Dataset excerpts:
-.-.-

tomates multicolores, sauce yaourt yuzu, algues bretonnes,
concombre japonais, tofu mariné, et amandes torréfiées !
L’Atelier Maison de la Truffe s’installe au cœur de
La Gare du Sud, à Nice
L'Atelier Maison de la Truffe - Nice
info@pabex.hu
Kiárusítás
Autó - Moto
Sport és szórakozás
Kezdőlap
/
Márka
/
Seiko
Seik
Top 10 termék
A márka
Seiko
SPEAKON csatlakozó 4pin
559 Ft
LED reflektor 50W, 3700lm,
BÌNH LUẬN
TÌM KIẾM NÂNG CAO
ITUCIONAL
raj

-.-.-

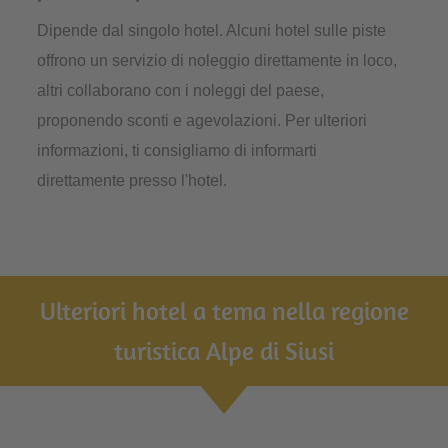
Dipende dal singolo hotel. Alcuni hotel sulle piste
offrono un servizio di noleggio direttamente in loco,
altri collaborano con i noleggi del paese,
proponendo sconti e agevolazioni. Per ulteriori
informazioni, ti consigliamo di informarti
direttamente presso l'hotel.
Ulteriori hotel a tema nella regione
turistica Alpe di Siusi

-.-.-

§ **Work to complete**
In the data above, copy out word for word the passage that opens with the line containing "Dipende dal singolo" and closes with the line containing "turistica Alpe di Siusi", including both of those lines.

§ **Task solution**
Dipende dal singolo hotel. Alcuni hotel sulle piste
offrono un servizio di noleggio direttamente in loco,
altri collaborano con i noleggi del paese,
proponendo sconti e agevolazioni. Per ulteriori
informazioni, ti consigliamo di informarti
direttamente presso l'hotel.
Ulteriori hotel a tema nella regione
turistica Alpe di Siusi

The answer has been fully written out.